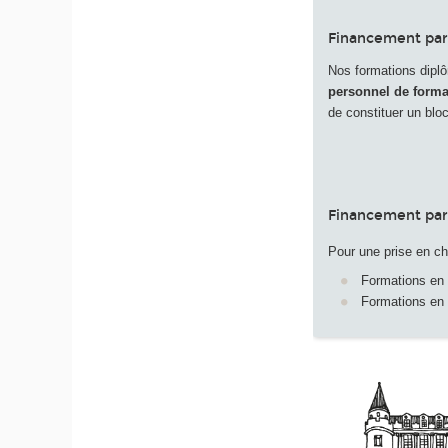
Financement par
Nos formations dipl
personnel de forma
de constituer un bl
Financement par 
Pour une prise en c
Formations en
Formations en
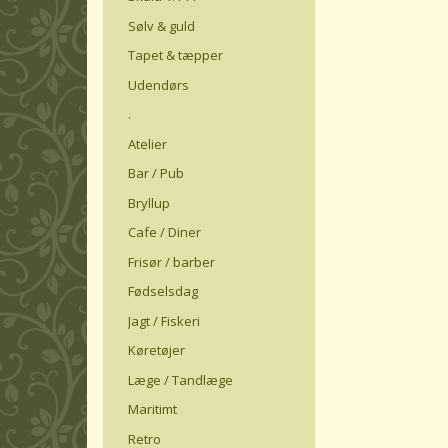
Sølv & guld
Tapet & tæpper
Udendørs
.
Atelier
Bar / Pub
Bryllup
Cafe / Diner
Frisør / barber
Fødselsdag
Jagt / Fiskeri
Køretøjer
Læge / Tandlæge
Maritimt
Retro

▶ [Task directions]
All the lines above should be reproduced exactly, and none of the pictures.

▶ [Final answer]
Financement par
Nos formations dipl
personnel de forma
de constituer un bl
Financement par 
Pour une prise en c
Formations en
Formations en
Sølv & guld
Tapet & tæpper
Udendørs
.
Atelier
Bar / Pub
Bryllup
Cafe / Diner
Frisør / barber
Fødselsdag
Jagt / Fiskeri
Køretøjer
Læge / Tandlæge
Maritimt
Retro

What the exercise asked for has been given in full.